- **Activity**: Restate the listing below word for word, and leave its pictures behind.

-------- Data for the task

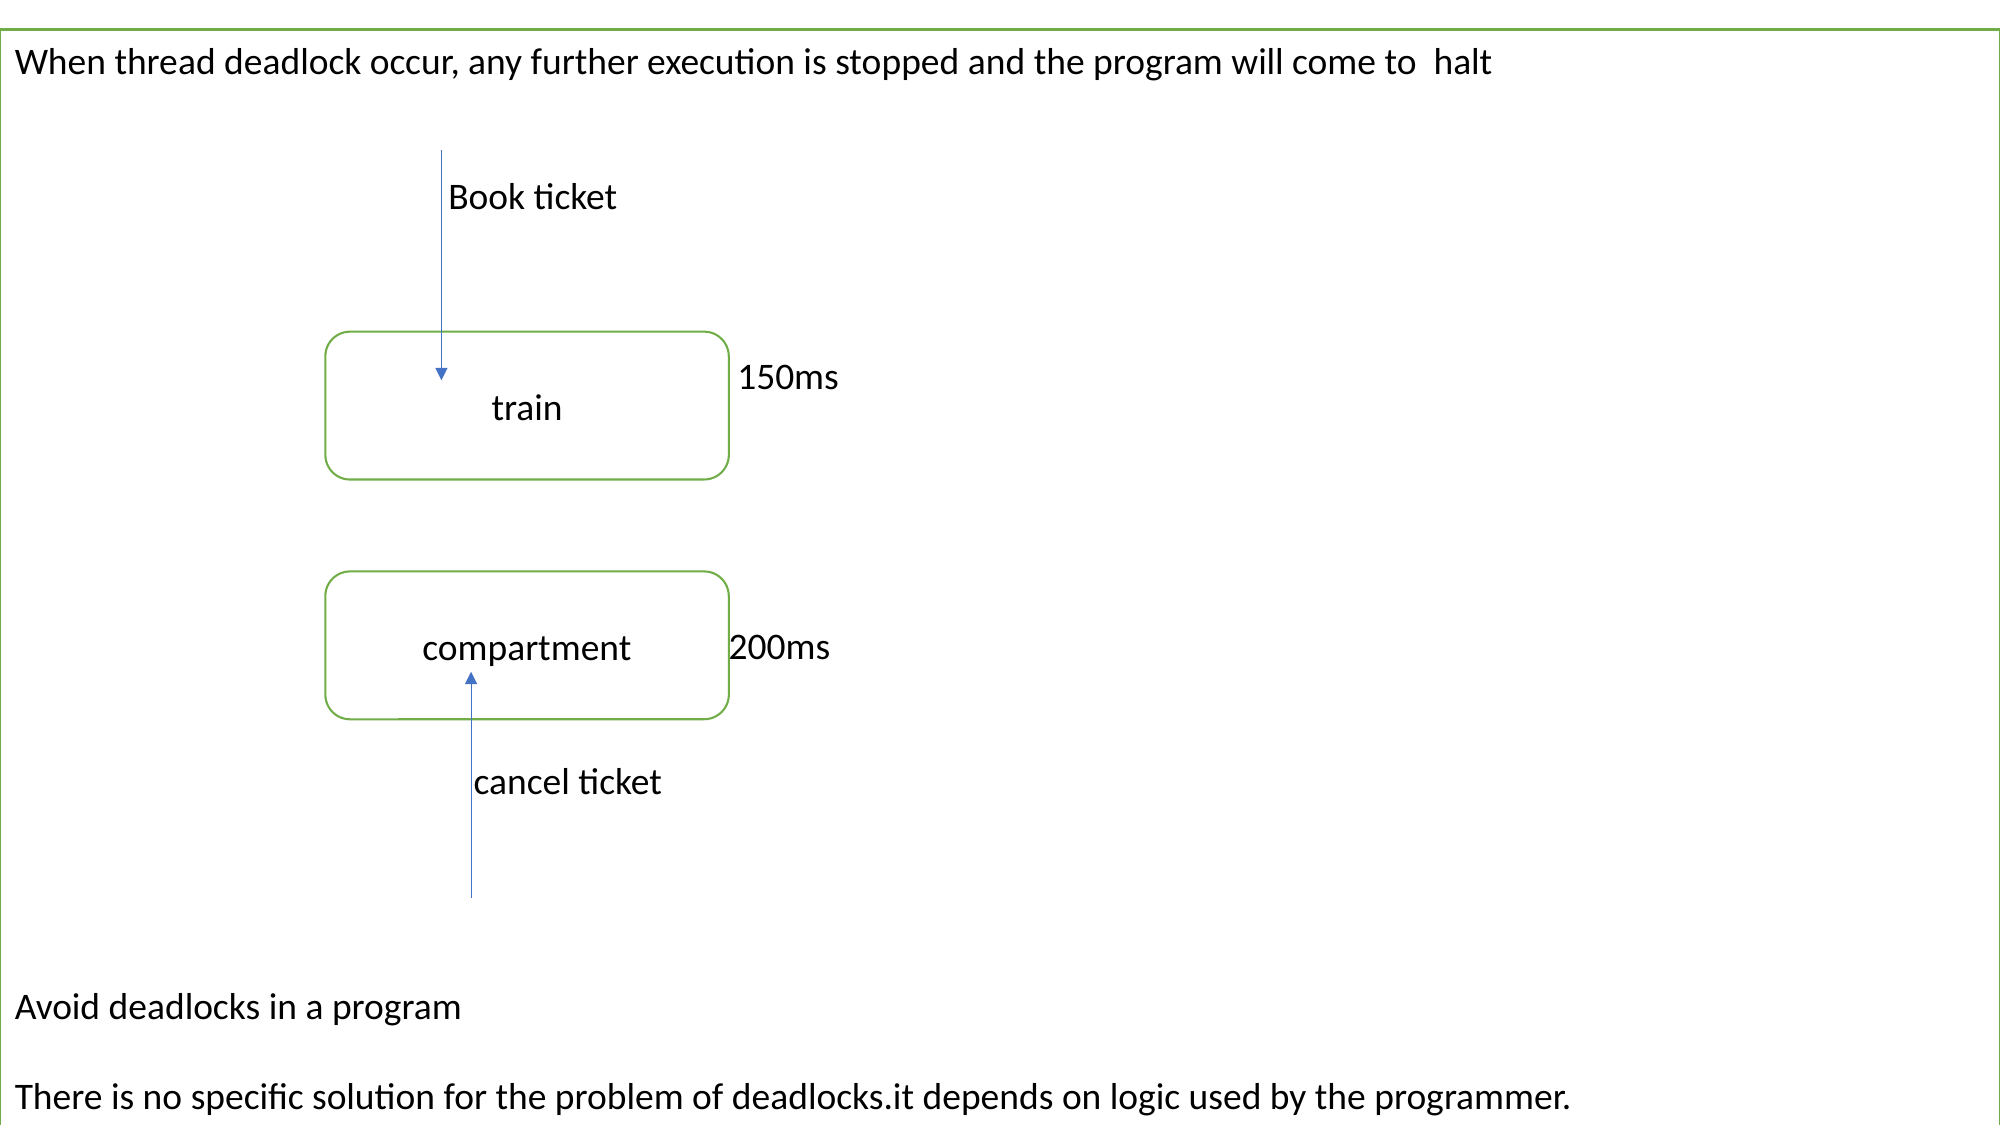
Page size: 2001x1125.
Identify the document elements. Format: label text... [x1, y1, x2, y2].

text_box compartment [324, 570, 730, 721]
text_box When thread deadlock occur, any further execution is stopped and the program will come to halt Book ticket 150ms 200ms cancel ticket Avoid deadlocks in a program There is no specific solution for the problem of deadlocks.it depends on logic used by the programmer. The programmer should design his program in such a way, that it does not form any deadlock [0, 28, 2000, 1125]
text_box train [324, 330, 730, 481]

----------------

- **Answer section**:
Page size: 2001x1125.
Identify the document elements. Format: label text... [x1, y1, x2, y2].

text_box compartment [324, 570, 730, 721]
text_box When thread deadlock occur, any further execution is stopped and the program will come to halt Book ticket 150ms 200ms cancel ticket Avoid deadlocks in a program There is no specific solution for the problem of deadlocks.it depends on logic used by the programmer. The programmer should design his program in such a way, that it does not form any deadlock [0, 28, 2000, 1125]
text_box train [324, 330, 730, 481]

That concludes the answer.